INPUT START

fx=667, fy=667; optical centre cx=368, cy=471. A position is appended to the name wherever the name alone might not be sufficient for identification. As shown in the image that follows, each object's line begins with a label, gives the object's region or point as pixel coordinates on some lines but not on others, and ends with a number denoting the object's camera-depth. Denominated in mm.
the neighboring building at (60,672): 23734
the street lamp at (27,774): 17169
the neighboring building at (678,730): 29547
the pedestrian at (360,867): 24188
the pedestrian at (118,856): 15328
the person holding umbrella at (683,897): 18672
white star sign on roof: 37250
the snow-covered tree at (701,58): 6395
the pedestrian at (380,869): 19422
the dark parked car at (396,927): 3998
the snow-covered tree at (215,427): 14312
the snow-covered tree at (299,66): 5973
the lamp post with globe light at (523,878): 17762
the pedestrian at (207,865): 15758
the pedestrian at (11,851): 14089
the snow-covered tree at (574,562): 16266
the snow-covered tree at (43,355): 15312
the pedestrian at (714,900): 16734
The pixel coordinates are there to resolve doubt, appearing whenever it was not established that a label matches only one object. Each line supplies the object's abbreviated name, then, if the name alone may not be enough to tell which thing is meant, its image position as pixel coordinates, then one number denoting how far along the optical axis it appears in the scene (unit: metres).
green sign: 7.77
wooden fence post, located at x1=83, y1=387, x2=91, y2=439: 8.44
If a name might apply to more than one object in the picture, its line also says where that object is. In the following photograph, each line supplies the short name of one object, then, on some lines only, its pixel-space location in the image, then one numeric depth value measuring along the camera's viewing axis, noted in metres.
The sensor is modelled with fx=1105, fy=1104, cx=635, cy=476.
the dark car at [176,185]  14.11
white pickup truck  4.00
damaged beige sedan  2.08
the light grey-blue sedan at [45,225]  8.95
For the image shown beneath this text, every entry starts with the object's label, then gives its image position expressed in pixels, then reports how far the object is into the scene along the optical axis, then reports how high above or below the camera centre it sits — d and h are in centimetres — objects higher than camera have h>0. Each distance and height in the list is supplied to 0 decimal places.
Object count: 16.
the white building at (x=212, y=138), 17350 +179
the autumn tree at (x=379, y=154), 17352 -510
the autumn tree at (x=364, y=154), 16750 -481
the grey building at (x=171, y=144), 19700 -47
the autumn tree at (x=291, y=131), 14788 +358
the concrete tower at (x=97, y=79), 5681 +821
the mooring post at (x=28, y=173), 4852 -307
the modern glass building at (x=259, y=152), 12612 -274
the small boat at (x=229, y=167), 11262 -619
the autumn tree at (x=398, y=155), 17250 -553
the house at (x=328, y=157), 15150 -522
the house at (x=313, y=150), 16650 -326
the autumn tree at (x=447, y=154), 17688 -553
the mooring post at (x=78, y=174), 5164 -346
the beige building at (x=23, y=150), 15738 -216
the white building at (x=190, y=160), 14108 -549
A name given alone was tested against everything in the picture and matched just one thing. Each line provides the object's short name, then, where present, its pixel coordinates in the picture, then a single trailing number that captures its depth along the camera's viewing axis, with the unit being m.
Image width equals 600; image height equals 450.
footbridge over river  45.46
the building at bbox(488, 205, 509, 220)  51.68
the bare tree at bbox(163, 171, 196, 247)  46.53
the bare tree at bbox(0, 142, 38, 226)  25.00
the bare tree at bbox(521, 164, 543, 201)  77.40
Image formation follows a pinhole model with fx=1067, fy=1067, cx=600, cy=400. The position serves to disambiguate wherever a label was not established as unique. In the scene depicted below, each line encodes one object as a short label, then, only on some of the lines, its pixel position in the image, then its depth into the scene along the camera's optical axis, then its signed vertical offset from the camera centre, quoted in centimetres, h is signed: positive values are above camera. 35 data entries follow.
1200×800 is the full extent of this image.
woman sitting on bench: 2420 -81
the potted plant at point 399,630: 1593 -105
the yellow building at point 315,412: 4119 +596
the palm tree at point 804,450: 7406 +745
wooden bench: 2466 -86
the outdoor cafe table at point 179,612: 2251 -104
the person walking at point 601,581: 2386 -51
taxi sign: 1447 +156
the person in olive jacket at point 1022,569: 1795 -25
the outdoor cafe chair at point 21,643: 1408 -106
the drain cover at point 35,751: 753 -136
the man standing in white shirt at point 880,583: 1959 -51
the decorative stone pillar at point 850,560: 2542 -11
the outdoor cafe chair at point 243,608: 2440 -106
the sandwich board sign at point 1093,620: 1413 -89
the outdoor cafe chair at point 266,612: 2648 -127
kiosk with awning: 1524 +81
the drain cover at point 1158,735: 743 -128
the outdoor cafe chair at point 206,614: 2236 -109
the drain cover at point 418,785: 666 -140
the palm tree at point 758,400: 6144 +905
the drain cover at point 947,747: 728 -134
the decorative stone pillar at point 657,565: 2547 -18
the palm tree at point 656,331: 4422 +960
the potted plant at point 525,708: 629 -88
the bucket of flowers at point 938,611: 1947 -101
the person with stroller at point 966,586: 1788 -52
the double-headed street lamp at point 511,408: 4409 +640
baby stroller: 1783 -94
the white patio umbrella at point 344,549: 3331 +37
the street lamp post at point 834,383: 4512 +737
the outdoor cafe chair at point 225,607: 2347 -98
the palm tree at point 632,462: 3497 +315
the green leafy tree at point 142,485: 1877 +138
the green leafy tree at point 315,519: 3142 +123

INPUT END

» **PROBLEM DESCRIPTION**
Word for word, give the records again.

» **RESULT FOR THIS TASK**
fx=667, fy=667; optical centre cx=368, cy=471. A position is appended to the name wherever the name alone might not be sufficient for identification. As shown in the image that follows, each object's line begins with a label, gives the object's region or point as pixel coordinates on some lines but not on others, and ends with a number denoting the object's camera-depth. Denominated in mm.
the neighboring building at (60,672): 23734
the street lamp at (27,774): 17169
the neighboring building at (678,730): 29547
the pedestrian at (360,867): 24188
the pedestrian at (118,856): 15328
the person holding umbrella at (683,897): 18672
white star sign on roof: 37250
the snow-covered tree at (701,58): 6395
the pedestrian at (380,869): 19422
the dark parked car at (396,927): 3998
the snow-covered tree at (215,427): 14312
the snow-covered tree at (299,66): 5973
the lamp post with globe light at (523,878): 17762
the pedestrian at (207,865): 15758
the pedestrian at (11,851): 14089
the snow-covered tree at (574,562): 16266
the snow-covered tree at (43,355): 15312
the pedestrian at (714,900): 16734
The pixel coordinates are there to resolve doubt, appearing whenever it was not established that a label matches only one object. Each line supplies the object's abbreviated name, then, if the name alone may not be enough to tell which thing is meant, its image position as pixel coordinates, then one number denoting how far along the optical axis it appears in the scene (unit: metres).
green sign: 7.77
wooden fence post, located at x1=83, y1=387, x2=91, y2=439: 8.44
If a name might apply to more than one object in the picture, its line also says where that object is. In the following photograph, each line supplies the short name of one object, then, on some lines only, its pixel-space location in the image, then one numeric depth value measuring along the camera's viewing axis, noted in metres.
The sensor is modelled with fx=1105, fy=1104, cx=635, cy=476.
the dark car at [176,185]  14.11
white pickup truck  4.00
damaged beige sedan  2.08
the light grey-blue sedan at [45,225]  8.95
For the image shown beneath this text, every entry starts with the object's label, then gives its image position expressed in pixels, then reports how far the object is into the scene along the optical axis, then reports how high above or below the camera centre it sits — d and h are in centimetres — objects higher than camera have h>0. Each distance and height in the list is supplied to 0 decimal places.
Object count: 16.
the white building at (x=212, y=138), 17350 +179
the autumn tree at (x=379, y=154), 17352 -510
the autumn tree at (x=364, y=154), 16750 -481
the grey building at (x=171, y=144), 19700 -47
the autumn tree at (x=291, y=131), 14788 +358
the concrete tower at (x=97, y=79), 5681 +821
the mooring post at (x=28, y=173), 4852 -307
the modern glass building at (x=259, y=152), 12612 -274
the small boat at (x=229, y=167), 11262 -619
the autumn tree at (x=398, y=155), 17250 -553
the house at (x=328, y=157), 15150 -522
the house at (x=313, y=150), 16650 -326
the autumn tree at (x=447, y=154), 17688 -553
the mooring post at (x=78, y=174), 5164 -346
the beige building at (x=23, y=150), 15738 -216
the white building at (x=190, y=160), 14108 -549
A name given alone was tested against everything in the picture and matched just one thing. Each line provides the object's short name, then, where present, its pixel coordinates in the picture, then a single trailing number that captures its depth along the camera's viewing axis, with the unit being m.
Image width equals 600; image height equals 450.
footbridge over river  45.46
the building at bbox(488, 205, 509, 220)  51.68
the bare tree at bbox(163, 171, 196, 247)  46.53
the bare tree at bbox(0, 142, 38, 226)  25.00
the bare tree at bbox(521, 164, 543, 201)  77.40
Image formation follows a pinhole model with fx=1067, fy=1067, cx=600, cy=400. The position serves to disambiguate wherever a label was not established as unique. In the scene depicted below, each line encodes one object as a short label, then, only on some of the lines, its pixel position in the image, then its depth into the scene along the camera's optical axis, then its signed vertical offset from the camera centre, quoted in centimetres, h is signed: positive values are above camera. 35 data entries follow.
1200×800 is the full extent of this image.
woman sitting on bench: 2420 -81
the potted plant at point 399,630: 1593 -105
the yellow building at point 315,412: 4119 +596
the palm tree at point 804,450: 7406 +745
wooden bench: 2466 -86
the outdoor cafe table at point 179,612: 2251 -104
the person walking at point 601,581: 2386 -51
taxi sign: 1447 +156
the person in olive jacket at point 1022,569: 1795 -25
the outdoor cafe chair at point 21,643: 1408 -106
the drain cover at point 35,751: 753 -136
the man standing in white shirt at point 880,583: 1959 -51
the decorative stone pillar at point 850,560: 2542 -11
the outdoor cafe chair at point 243,608: 2440 -106
the sandwich board sign at point 1093,620: 1413 -89
the outdoor cafe chair at point 266,612: 2648 -127
kiosk with awning: 1524 +81
the drain cover at point 1158,735: 743 -128
the outdoor cafe chair at point 206,614: 2236 -109
the drain cover at point 418,785: 666 -140
the palm tree at point 758,400: 6144 +905
the drain cover at point 947,747: 728 -134
the decorative stone pillar at point 657,565: 2547 -18
the palm tree at point 656,331: 4422 +960
the potted plant at point 525,708: 629 -88
the bucket of flowers at point 938,611: 1947 -101
the person with stroller at point 966,586: 1788 -52
the double-headed street lamp at point 511,408: 4409 +640
baby stroller: 1783 -94
the white patio umbrella at point 344,549: 3331 +37
the street lamp post at point 834,383: 4512 +737
the outdoor cafe chair at point 225,607: 2347 -98
the palm tree at point 632,462: 3497 +315
the green leafy tree at point 142,485: 1877 +138
the green leafy tree at point 315,519: 3142 +123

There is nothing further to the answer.